Wednesday, January 25, 2012

Do You Believe In Fagic?

After my break-up with The Dean, I started seeing this LSU theatre major named Michael. I met Michael on the dance floor of Splash, the Mecca of gay bars to 19-year-old me. Although I frequently popped in on the staple gay bars of Downtown New Orleans, Splash in 2007 was different. It played better music and always had a better quality of patron. Nola's Oz had the volume, but Splash definitely had Louisiana gay bars corned when it came to packing the house with cute, ignorant, eager college guys. Geaux Tigers, I guess. But the best part about Splash was its fagic (fag magic). To this day, after several dozen visits, I've never had an uneventful night in the puddle. Either something horrifyingly traumatizing happens (walking in on your ex getting pressed up against a bathroom stall) or fantastic (hooking up in the same bathroom stall with a fully mohawked American Idol reject) happens to me every time I make the trip. Lose yourself in the occasional foam or shake your ass to Ida Corr on top of a block with seven strangers, none of whom are confined to ironic torso fabric. It's pure fagic.
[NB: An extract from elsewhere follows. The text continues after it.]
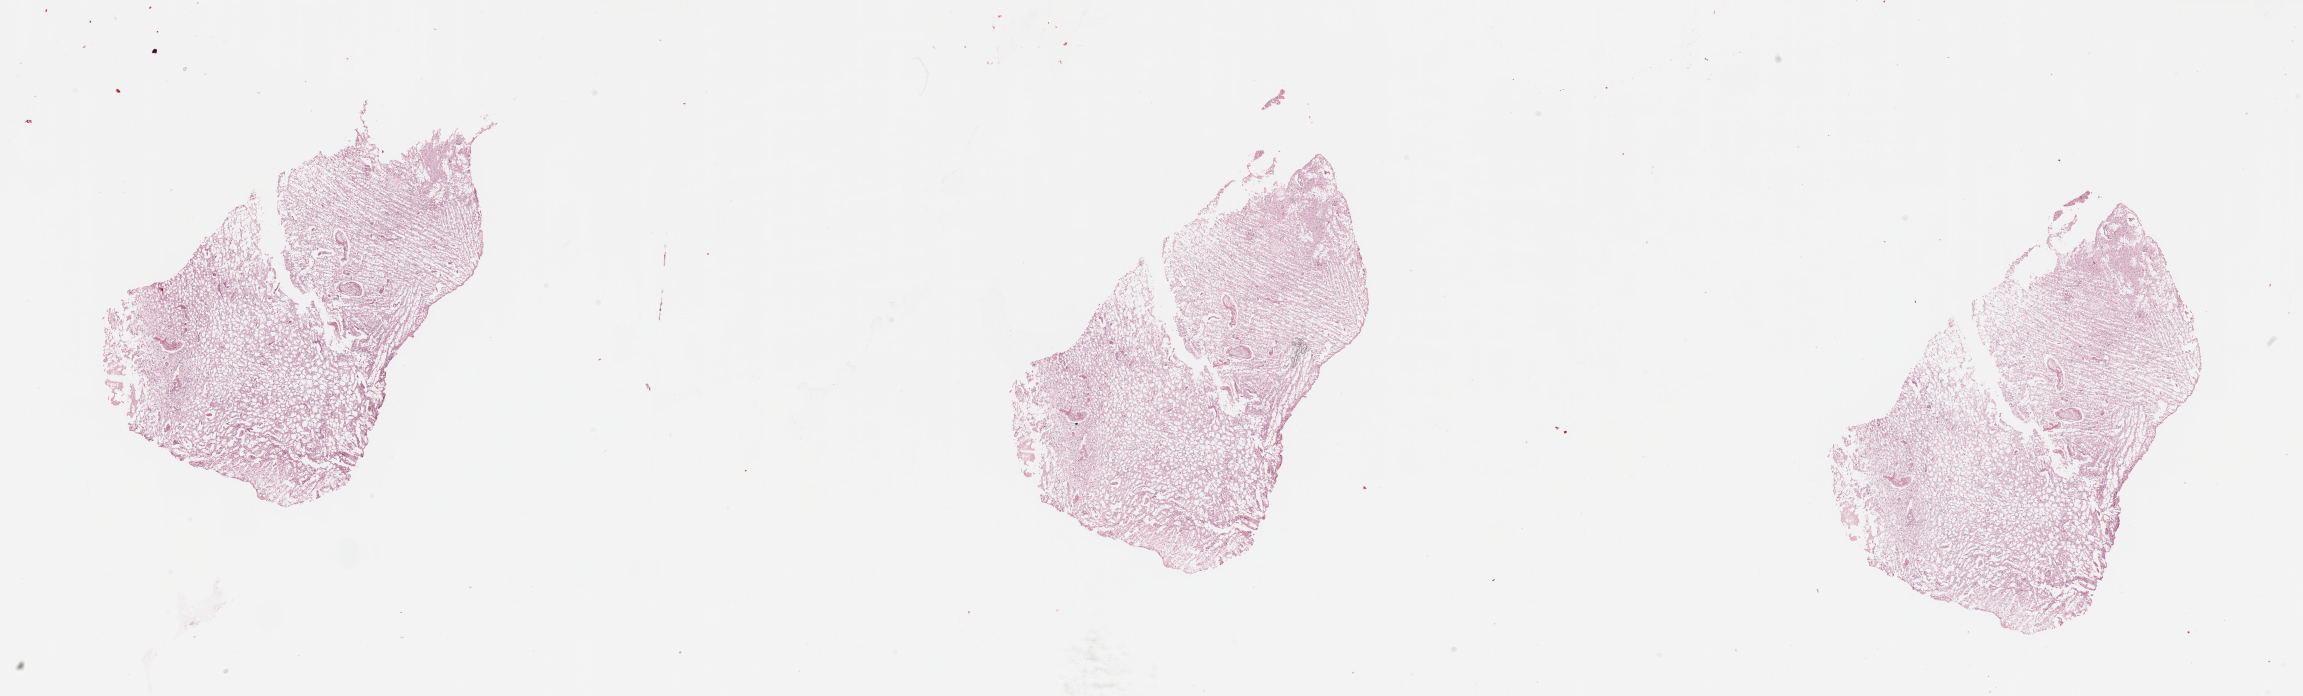
Digitized H&E-stained tissue section (whole slide), a low-resolution overview of the entire scanned area, about 36.4 x 11.0 mm (from a 20x scan); tumour tissue sample, sampled site: brain. 58-year-old male patient. Pathologist review of this section (percent, as recorded): tumour nuclei 80%, necrosis 5%.
Primary tumour site (as recorded): temporal lobe. Diagnosis: Glioblastoma.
But the most tangible fagic of Splash was its power to bring people together. I'm well aware of the nature of the teenage homo. He's not wasting a trip to an out-of-town gay bar without hooking up with something. And since Splash distracted you with sporadic blasts from ice-cold, overhead CO2 jets and alternating Britney/Madonna remixes, you had to scramble at the eleventh hour for available dong. But learning to embrace the distractions and trust in the fagic will likely result in dong finding you before the house lights ignite, which is how I met Michael.

It's a quarter 'til last call and I'm knocking on blackout's door. In my state, I'm allowing this guy wearing a pink flannel-pattern shirt and an Acutane-level pizza face to grind on me. After a few minutes of me doing my best Lil Mama impression ("Lipgloss" was the national anthem at the time), I decide to turn around and face him for a few circular hip thrusts. Choosing ignorance, I never look him directly in the face. Instead, I distract myself with lights and the guy dancing behind Medium Pepperoni (which is what I'm now calling the boy whose crotch is banging against mine). The guy behind MP catches me staring, saunters over, and begins dancing on MP from the back. Now I'm face-to-face-to-face with MP and this guy, who is a remarkable dead ringer for a live-action Jimmy Neutron. His "fuck me" eyes and smile are only amplified by his shimmying and tongue wagging when he dances. I'm a sucker for a guy who's willing to put himself out there, especially if he's not doing it right.

With MP between us, J.Neutron and I continue to graze one anothers' forearms and exchange expressions that say, "I'm the weird kind of horny right now. The kind that isn't concerned with how I'm getting home later."

The music tumbles to a dull pulse and the crowd is herded outside to the widely-known and never revered Meat Market. The Market is Splash's sprawling parking lot, and it serves as the last resort destination for hasty tricking. Guys mill around and make their final selections, then slink away to their respective Civics. Here, by the grace of Gaga, MP has augmented his focus to my best friend and choice wingman, Trey, and seems to be enjoying the returned interest. Meanwhile, J.Neutron is alternating glances between my crotch and the gravel. "I'm Ryan!" I yelp with a stiff, sideways hand extended. "Michael," he says, brandishing a goofy, confident smile and sqeezing his fingers around mine. I remind myself a week after we've been hanging out that this was the exact moment that I knew it was a sure thing.

The relationship never went anywhere that either of us would consider cumbersome, and seemed over before it started. But my takeaway was the simple affirmation that sometimes people can literally walk up to you and become instantly memorable. I didn't seek Michael out or work hard to get his attention. He just danced his way over and made a lasting impression. And that was proof enough for me that serendipity is half of what brings people together. The rest has something to do with motive, interest, and maybe a little fagic.